- Jak ja cię dawno nie widziałem - kontynuował - Powinniśmy się kiedyś spotkać, wyjść na jakąś imprezę.

Jego głos był pogodny i miły. Poczułam lekkie ukłucie w sercu. Chociaż bardzo się starałam wskrzesić w sobie jakiekolwiek pozytywne uczucia, nie potrafiłam. Wciąż miałam przed oczami jego napad złości względem Tom'a i mimo, iż starałam się wyrzucić to z głowy, obrazy nie ustępowały.

- Tak, pewnie. Byłoby miło - skłamałam, uśmiechając się.

Błądziłam wzrokiem po alejce, nerwowo poruszając swoją dłonią na rączce koszyka.

- Często robisz tu zakupy? - zapytałam.

Chciałam jak najszybciej zakończyć rozmowę i wracać do domu, ale jednocześnie nie chciałam być niemiła.

- Och, w sumie to nie - odparł - Harry mnie tu wyciągnął - na jego ustach wciąż znajdował się szeroki uśmiech.

Poczułam jak moje serce na moment staje. Czy zawsze, gdy wydaje mi się, że nie może być gorzej, los wyciąga jokera?

- Przyszliście razem na zakupy? - dopytałam, brzmiąc mniej pewnie.

Chłopak skinął głową, po czym przewrócił teatralnie oczami.

- Niestety. Stoi już dziesięć minut przy warzywach i wybiera marchewki.

Wysiliłam sie jedynie, na większy, sztuczny uśmiech i przytaknęłam w geście zrozumienia.

- Cóż, muszę już lecieć - powiedziałam, wskazując na swój koszyk - Miło było cię widzieć.

- Ciebie też, Jenny - odpowiedział.

Posłałam mu jeszcze jeden uśmiech, po czym się odwróciłam.
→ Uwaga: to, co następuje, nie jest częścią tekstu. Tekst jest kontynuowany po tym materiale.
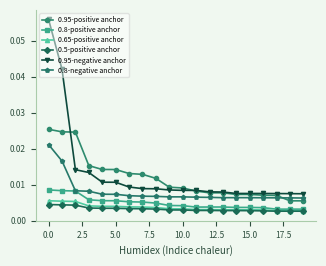

Rank the series by their maximum value, from highest to lowest.

0.95-negative anchor, 0.95-positive anchor, 0.8-negative anchor, 0.8-positive anchor, 0.65-positive anchor, 0.5-positive anchor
Szybkim krokiem podeszłam do kasy i wypakowałam na ladę swoje zakupy. Chciałam jak najszybciej wrócić do domu i nie widzieć tego chłopaka.

Kasjerka powoli skanowała moje artykuły, a ja w ekspresowym tempie pakowałam je do torby. Miałam ochotę ją pogonić, gdy nadzwyczaj wolno wstukiwała w klawisze. W końcu zapłaciłam i szybko wyszłam ze sklepu. Słońce przestało mnie przyjemnie ogrzewać. Czułam sie wręcz, jakby moja skóra miała zaraz spłonąć. Odetchnęłam dopiero, gdy znalazłam się w środku swojego samochodu. Chwilę siedziałam wpatrując się w szybę przed sobą. Dlaczego musiałam mieć takie szczęście?

Mój oddech znów przyspieszył, gdy dostrzegłam dwóch mężczyzn wychodzących ze sklepu. Harry trzymał w dłoni siatkę z zakupami. Szedł obok Mike'a, o czymś rozmawiając. Nikt z nich nie spojrzał w moją stronę, a mimo to czułam się, jakbym stała nago na środku parkingu. Nie potrafiłam się poruszyć. Kompletnie zastygłam.

Ocknęłam się dopiero, gdy chłopcy stanęli przy samochodzie. Czarne auto Harry'ego błyszczało w promieniach słońca. Chłopak wrzucił na tylnie siedzenie, torbę, po czym odwrócił wzrok prosto w moją stronę. Poczułam jak kurczę się pod ciężarem jego spojrzenia. Na jedną, krótką chwilę stałam się nadzwyczaj mała. Ale tak szybko jak na mnie spojrzał, tak szybko wsiadał do auta, odpalając go i odjeżdżając. Czy on wiedział, że przez ten cały czas gapiłam się na nich jak głupia?

***

Pod domem byłam piętnaście minut później. Zaparkowałam na podjeździe i wzięłam wszystkie swoje rzeczy z auta. Reklamówka z zakupami ciążyła mi w dłoni. Byłam na siebie wściekła. Jak mogłam w tak idiotyczny sposób reagować na innego człowieka? Czy nie mogłabym po prostu olać jego osobę i zachowywać się jak gdyby nigdy nic?

Weszłam do domu. W środku było nadzwyczaj cicho. Wyjrzałam z holu, rozglądając się dookoła. Miałam nadzieję, że gdzieś dostrzegę swojego brata.